• Exercise description: An exact copy of every record is needed, with all pictures omitted.

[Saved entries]
· · ·

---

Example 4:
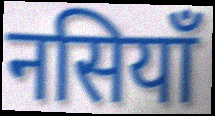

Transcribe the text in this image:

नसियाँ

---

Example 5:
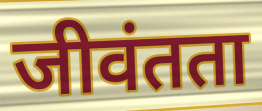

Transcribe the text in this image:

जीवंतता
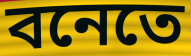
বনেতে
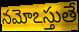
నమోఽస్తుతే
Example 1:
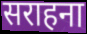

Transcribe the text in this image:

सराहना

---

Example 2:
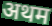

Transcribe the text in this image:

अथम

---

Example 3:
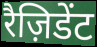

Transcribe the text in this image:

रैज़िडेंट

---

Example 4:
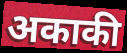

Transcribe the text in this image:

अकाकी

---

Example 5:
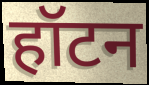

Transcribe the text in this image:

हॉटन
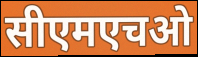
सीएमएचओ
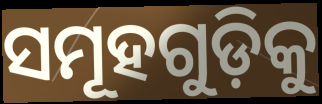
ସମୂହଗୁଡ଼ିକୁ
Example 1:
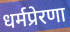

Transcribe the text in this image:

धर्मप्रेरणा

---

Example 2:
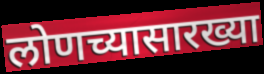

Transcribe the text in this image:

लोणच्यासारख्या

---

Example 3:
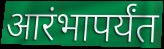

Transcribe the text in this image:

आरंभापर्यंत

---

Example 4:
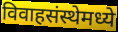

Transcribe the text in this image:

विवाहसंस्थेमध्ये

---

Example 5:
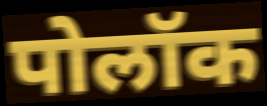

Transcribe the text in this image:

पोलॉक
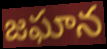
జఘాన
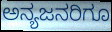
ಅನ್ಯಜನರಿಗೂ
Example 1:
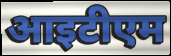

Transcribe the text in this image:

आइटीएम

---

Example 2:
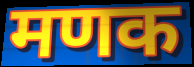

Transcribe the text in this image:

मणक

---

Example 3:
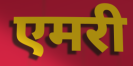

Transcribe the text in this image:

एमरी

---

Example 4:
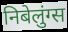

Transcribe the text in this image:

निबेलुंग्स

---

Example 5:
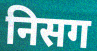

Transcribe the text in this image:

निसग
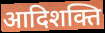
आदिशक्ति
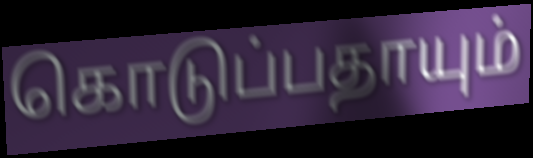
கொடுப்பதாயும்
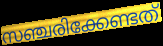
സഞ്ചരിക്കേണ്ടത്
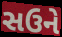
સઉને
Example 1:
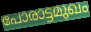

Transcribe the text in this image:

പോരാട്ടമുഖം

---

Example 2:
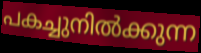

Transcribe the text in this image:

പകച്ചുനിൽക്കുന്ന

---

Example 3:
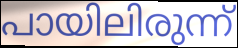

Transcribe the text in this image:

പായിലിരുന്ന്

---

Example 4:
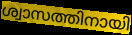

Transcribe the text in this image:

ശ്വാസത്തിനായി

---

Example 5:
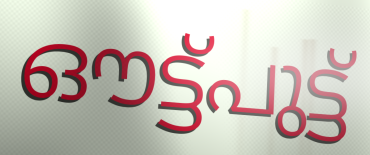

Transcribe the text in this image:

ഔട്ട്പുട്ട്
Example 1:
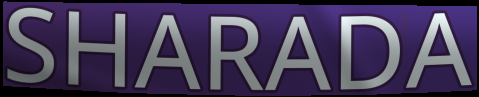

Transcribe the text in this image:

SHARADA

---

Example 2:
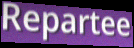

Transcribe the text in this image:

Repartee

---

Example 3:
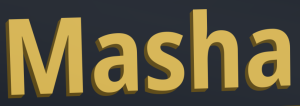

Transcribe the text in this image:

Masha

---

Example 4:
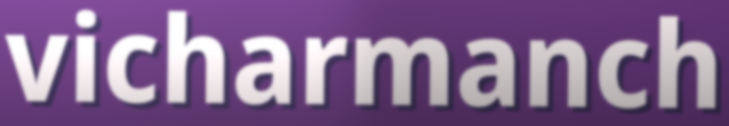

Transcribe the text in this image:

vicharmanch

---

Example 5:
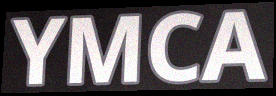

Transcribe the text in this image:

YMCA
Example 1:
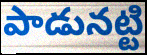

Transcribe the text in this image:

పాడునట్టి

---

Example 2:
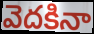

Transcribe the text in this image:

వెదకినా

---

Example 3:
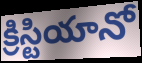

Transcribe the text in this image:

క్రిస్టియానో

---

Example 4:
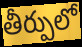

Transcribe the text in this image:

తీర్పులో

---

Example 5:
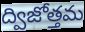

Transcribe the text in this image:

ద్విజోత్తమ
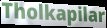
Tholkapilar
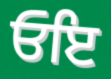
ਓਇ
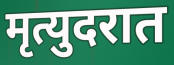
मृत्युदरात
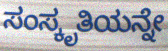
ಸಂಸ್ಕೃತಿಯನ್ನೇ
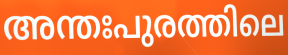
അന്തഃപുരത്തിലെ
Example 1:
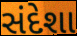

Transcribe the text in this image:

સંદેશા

· · ·

• Solved problem:
---

Example 4:

Transcribe the text in this image:

नसियाँ

---

Example 5:

Transcribe the text in this image:

जीवंतता
বনেতে
నమోఽస్తుతే
Example 1:

Transcribe the text in this image:

सराहना

---

Example 2:

Transcribe the text in this image:

अथम

---

Example 3:

Transcribe the text in this image:

रैज़िडेंट

---

Example 4:

Transcribe the text in this image:

अकाकी

---

Example 5:

Transcribe the text in this image:

हॉटन
सीएमएचओ
ସମୂହଗୁଡ଼ିକୁ
Example 1:

Transcribe the text in this image:

धर्मप्रेरणा

---

Example 2:

Transcribe the text in this image:

लोणच्यासारख्या

---

Example 3:

Transcribe the text in this image:

आरंभापर्यंत

---

Example 4:

Transcribe the text in this image:

विवाहसंस्थेमध्ये

---

Example 5:

Transcribe the text in this image:

पोलॉक
జఘాన
ಅನ್ಯಜನರಿಗೂ
Example 1:

Transcribe the text in this image:

आइटीएम

---

Example 2:

Transcribe the text in this image:

मणक

---

Example 3:

Transcribe the text in this image:

एमरी

---

Example 4:

Transcribe the text in this image:

निबेलुंग्स

---

Example 5:

Transcribe the text in this image:

निसग
आदिशक्ति
கொடுப்பதாயும்
സഞ്ചരിക്കേണ്ടത്
સઉને
Example 1:

Transcribe the text in this image:

പോരാട്ടമുഖം

---

Example 2:

Transcribe the text in this image:

പകച്ചുനിൽക്കുന്ന

---

Example 3:

Transcribe the text in this image:

പായിലിരുന്ന്

---

Example 4:

Transcribe the text in this image:

ശ്വാസത്തിനായി

---

Example 5:

Transcribe the text in this image:

ഔട്ട്പുട്ട്
Example 1:

Transcribe the text in this image:

SHARADA

---

Example 2:

Transcribe the text in this image:

Repartee

---

Example 3:

Transcribe the text in this image:

Masha

---

Example 4:

Transcribe the text in this image:

vicharmanch

---

Example 5:

Transcribe the text in this image:

YMCA
Example 1:

Transcribe the text in this image:

పాడునట్టి

---

Example 2:

Transcribe the text in this image:

వెదకినా

---

Example 3:

Transcribe the text in this image:

క్రిస్టియానో

---

Example 4:

Transcribe the text in this image:

తీర్పులో

---

Example 5:

Transcribe the text in this image:

ద్విజోత్తమ
Tholkapilar
ਓਇ
मृत्युदरात
ಸಂಸ್ಕೃತಿಯನ್ನೇ
അന്തഃപുരത്തിലെ
Example 1:

Transcribe the text in this image:

સંદેશા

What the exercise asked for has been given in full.